Dataset records:
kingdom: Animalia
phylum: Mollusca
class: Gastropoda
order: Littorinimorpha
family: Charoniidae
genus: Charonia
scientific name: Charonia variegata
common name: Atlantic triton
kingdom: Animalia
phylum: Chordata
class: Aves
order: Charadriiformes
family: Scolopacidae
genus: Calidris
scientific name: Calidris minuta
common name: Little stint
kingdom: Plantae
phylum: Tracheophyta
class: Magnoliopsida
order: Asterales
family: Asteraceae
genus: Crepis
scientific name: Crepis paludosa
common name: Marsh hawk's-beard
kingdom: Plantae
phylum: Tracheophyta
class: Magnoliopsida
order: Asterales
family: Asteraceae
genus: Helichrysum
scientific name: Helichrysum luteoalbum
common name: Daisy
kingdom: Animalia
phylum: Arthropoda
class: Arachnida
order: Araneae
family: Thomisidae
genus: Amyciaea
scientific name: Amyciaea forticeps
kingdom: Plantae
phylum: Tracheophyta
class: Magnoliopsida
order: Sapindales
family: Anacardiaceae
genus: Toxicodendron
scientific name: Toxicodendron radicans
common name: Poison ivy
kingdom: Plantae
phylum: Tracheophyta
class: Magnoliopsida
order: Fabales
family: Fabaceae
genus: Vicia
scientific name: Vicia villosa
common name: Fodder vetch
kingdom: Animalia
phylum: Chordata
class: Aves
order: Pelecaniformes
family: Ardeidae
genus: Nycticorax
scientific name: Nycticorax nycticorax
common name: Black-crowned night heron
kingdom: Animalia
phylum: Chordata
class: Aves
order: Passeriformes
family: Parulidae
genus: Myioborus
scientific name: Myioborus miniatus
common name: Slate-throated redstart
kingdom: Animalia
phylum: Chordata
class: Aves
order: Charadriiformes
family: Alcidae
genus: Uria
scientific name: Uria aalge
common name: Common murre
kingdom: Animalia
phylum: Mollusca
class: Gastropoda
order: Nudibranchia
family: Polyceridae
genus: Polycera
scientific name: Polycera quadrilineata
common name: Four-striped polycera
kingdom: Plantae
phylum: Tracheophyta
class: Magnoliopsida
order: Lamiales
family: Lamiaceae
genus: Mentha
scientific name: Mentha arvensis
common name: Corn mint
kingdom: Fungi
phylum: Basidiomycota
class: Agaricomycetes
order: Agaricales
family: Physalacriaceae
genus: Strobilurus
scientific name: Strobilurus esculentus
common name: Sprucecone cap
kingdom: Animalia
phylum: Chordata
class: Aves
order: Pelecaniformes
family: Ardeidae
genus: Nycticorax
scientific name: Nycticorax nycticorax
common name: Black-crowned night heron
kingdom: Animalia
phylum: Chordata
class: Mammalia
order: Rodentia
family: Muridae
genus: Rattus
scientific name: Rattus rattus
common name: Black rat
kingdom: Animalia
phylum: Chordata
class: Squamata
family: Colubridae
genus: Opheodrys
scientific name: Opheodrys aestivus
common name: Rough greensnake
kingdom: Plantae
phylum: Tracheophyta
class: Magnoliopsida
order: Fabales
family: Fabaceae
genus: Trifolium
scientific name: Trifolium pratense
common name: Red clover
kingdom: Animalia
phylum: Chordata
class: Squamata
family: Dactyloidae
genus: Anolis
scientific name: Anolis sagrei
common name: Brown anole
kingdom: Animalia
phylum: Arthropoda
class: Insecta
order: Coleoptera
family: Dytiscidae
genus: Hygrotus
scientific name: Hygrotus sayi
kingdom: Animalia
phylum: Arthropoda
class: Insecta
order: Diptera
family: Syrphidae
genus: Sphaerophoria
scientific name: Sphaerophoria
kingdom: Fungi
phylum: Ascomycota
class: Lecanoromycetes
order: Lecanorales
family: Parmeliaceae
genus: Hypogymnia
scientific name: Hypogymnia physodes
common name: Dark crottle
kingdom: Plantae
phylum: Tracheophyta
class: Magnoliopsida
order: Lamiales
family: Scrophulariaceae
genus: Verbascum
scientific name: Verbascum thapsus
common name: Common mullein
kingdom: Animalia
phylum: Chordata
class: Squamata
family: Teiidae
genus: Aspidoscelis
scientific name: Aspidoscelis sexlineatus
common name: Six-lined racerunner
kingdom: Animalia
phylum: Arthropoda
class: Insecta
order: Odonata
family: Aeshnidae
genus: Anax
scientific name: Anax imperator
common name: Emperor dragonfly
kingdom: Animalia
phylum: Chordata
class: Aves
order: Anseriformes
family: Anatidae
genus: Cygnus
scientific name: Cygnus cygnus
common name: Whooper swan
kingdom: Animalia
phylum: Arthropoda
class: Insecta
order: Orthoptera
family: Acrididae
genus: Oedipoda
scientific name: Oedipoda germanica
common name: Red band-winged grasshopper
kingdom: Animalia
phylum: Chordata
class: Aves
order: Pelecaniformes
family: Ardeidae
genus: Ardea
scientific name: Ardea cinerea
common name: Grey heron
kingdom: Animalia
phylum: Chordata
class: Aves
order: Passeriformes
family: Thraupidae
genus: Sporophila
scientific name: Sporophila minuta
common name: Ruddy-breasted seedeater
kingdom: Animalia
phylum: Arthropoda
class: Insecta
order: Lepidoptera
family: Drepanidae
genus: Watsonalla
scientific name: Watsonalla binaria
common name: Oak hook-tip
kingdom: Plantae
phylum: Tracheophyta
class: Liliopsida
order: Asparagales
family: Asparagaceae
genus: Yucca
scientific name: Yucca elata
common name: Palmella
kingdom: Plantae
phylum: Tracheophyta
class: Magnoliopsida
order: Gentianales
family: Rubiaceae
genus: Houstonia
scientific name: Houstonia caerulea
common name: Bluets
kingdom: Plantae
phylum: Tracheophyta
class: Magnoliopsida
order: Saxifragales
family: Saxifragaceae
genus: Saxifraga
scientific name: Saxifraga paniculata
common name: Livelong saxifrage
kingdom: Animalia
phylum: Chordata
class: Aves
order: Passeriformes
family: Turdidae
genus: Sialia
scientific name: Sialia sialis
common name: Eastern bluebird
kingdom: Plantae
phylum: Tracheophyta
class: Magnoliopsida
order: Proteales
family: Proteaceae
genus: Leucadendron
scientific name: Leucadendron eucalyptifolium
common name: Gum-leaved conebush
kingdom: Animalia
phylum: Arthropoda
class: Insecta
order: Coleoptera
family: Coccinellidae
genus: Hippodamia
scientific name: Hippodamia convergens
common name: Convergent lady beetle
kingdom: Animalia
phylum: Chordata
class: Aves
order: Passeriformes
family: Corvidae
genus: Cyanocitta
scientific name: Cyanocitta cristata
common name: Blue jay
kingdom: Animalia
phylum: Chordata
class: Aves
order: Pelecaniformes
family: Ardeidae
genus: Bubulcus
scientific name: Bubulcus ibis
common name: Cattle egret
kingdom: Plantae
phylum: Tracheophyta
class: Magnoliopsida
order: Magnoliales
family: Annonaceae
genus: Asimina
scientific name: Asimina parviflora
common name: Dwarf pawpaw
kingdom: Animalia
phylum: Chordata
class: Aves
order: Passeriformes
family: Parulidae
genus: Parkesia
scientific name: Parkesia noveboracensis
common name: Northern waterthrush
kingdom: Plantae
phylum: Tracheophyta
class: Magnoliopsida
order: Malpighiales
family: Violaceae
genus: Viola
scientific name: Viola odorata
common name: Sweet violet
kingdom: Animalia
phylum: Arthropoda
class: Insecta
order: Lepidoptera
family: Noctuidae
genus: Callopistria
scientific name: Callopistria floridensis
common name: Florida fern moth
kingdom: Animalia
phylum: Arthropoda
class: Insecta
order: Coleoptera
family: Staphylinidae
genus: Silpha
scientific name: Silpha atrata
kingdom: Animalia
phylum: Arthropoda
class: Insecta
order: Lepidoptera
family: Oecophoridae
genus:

• DIRECTIVE:
Starting from the first line of the records and ending with the line that contains "scientific name: Calidris minuta", render those lines as a Markdown table with a Row column for the number and a Line column for the text. Omit blank lines.

• RESULT OF THIS EXERCISE:
| Row | Line |
|---|---|
| 1 | kingdom: Animalia |
| 2 | phylum: Mollusca |
| 3 | class: Gastropoda |
| 4 | order: Littorinimorpha |
| 5 | family: Charoniidae |
| 6 | genus: Charonia |
| 7 | scientific name: Charonia variegata |
| 8 | common name: Atlantic triton |
| 9 | kingdom: Animalia |
| 10 | phylum: Chordata |
| 11 | class: Aves |
| 12 | order: Charadriiformes |
| 13 | family: Scolopacidae |
| 14 | genus: Calidris |
| 15 | scientific name: Calidris minuta |